Re: 1) A number N when devided by 4, 7 gives 1, 4 as remainders
[#permalink]
27 Jul 2004, 00:01
Ans to Q1. The approach is, let the number be N. We have
N=d1q1+r1 and N=d2q2+r2. d1 and d2 are divisors. q1 & q2 are quotients and r1&7 r2 are remainders. Its given that
N=4q1+1 and N=7q2+4. Where q1 and q2 are quotients. 4 and 7 are divisors and 1 and 4 are remainders.
Substituting q1=1,2,3,4,5, and 6, we have, N=5 or 9 or 13 or 17 or 21 or 25
substituting q2=1,2,3, we have N=11 or 18 or 25. So N=25 is common to both divisors 4 and 7. So the answer is 25.
For Q2: We can solve in two ways.
Method 1:
Apply one of the popular rules.
The rule says, if we have three divisors (d1, d2 and d3) and three remainders (r1, r2 and r3), then the complete remainder is given by the formula d1d2r3 + d1r2 + r1.
Note that 84 is a product of 3, 4 and 7.
Here we have d1=3, d2=4, d3=7 and r1=2, r2=1 and r3=4. Applying the rule we have
48 + 3 + 2 = 53. Hence the answer is 53
Alternate Method 2: (easier one - need not remember any formula and is a technique based approach. Dont ask me to prove it. But works all the time)

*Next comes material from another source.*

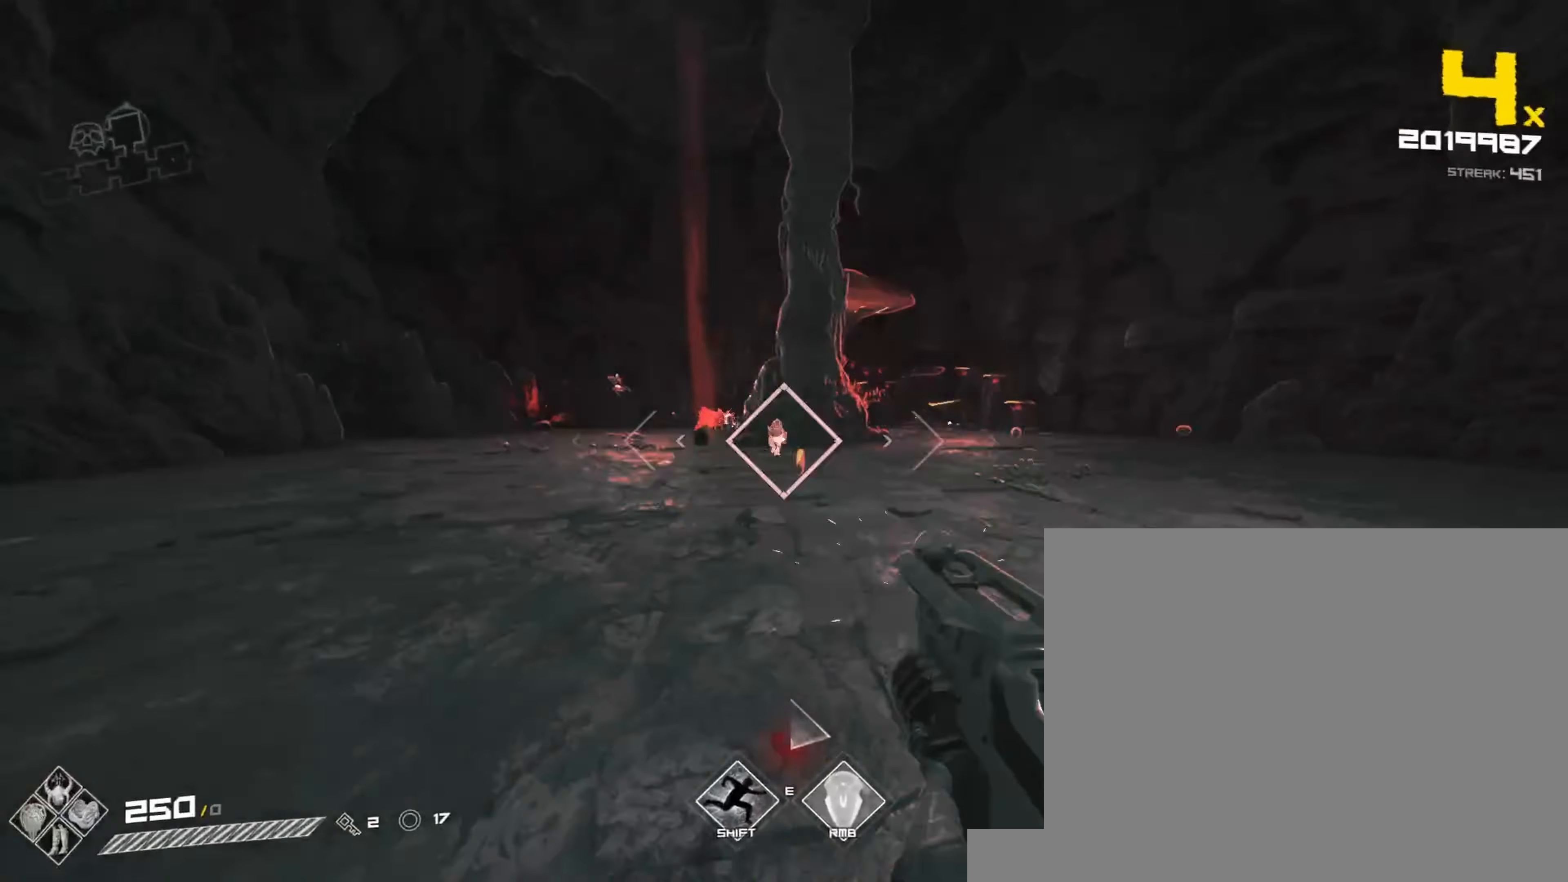
{"keys": ["a", "w"], "mouse": [], "events": [[117, "space", "up"], [150, "mouse_left", "up"], [167, "w", "down"], [267, "mouse_left", "down"], [300, "w", "up"], [417, "mouse_left", "up"], [500, "w", "down"]]}
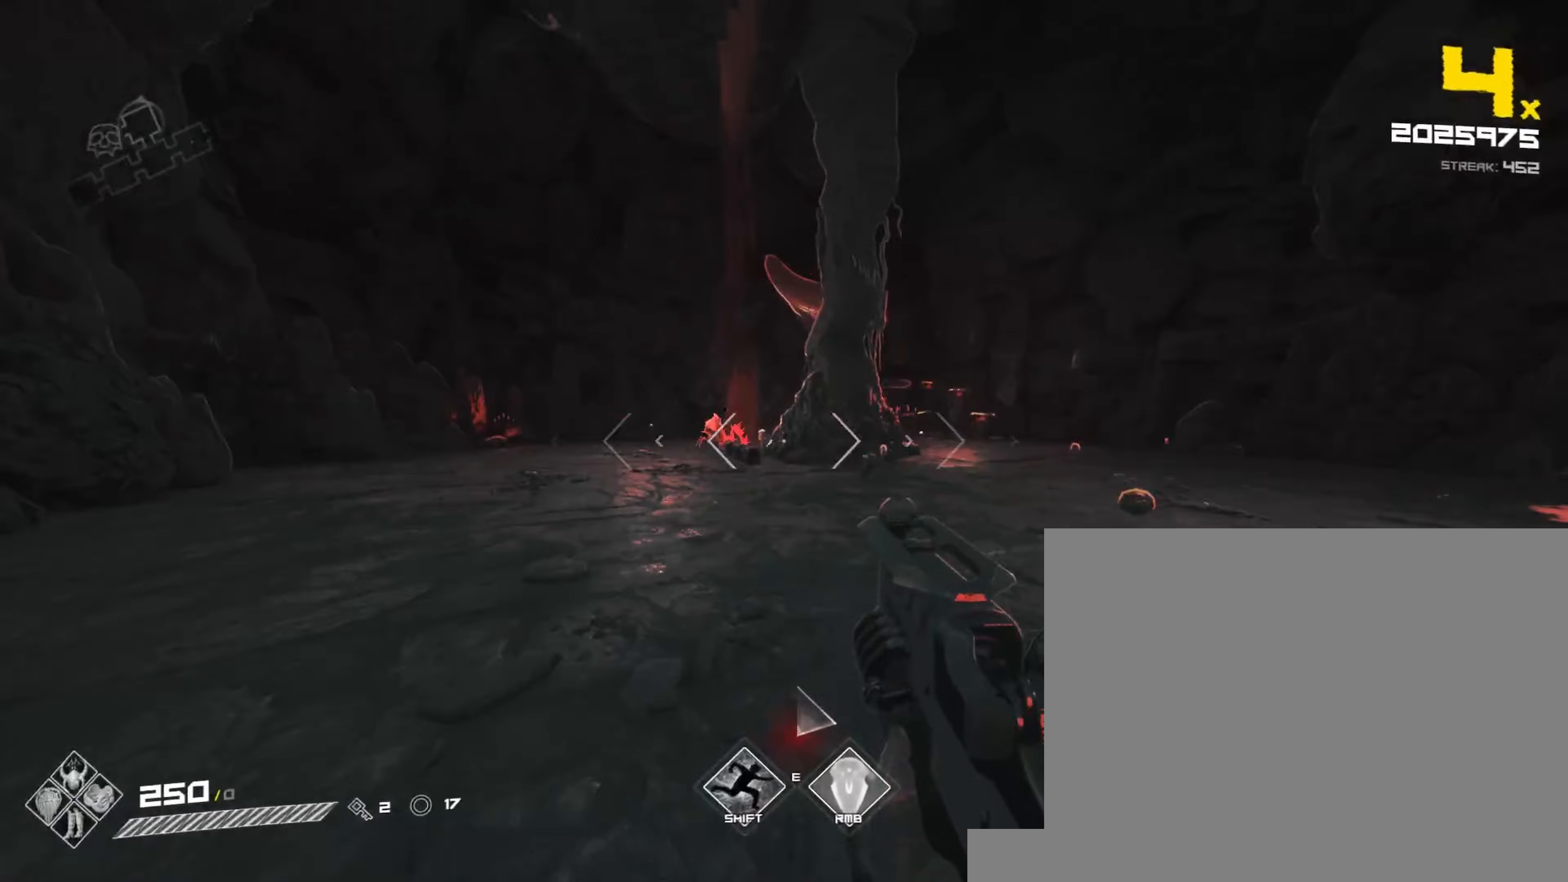
{"keys": ["a", "space", "w"], "mouse": ["left"], "events": [[100, "mouse_left", "down"], [117, "space", "down"], [267, "space", "up"], [317, "mouse_left", "up"], [400, "space", "down"], [483, "mouse_left", "down"]]}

We know N= 3q1 + 2 or 4q2 + 1 or 7q3 + 4.
let q3=0, we then have 7q3+4 = 4.
substitute 4 as q2. We then have 4q2 + 1 = 17.
substitute 17 as q1. We then have 3q1 + 2 = 53. So N= 53. 53 when divided by 84 leave remainder 53.
I will make it even better by extrapolating what has been done above.
Let q3=1, we have 7q3+4 = 11
substitute 11 as q2. We then have 4q2 + 1 = 45.
substitute 45 as q1. We then have 3q1 + 2 = 137. So N= 137. 137 when divided by 84 leave remainder 53.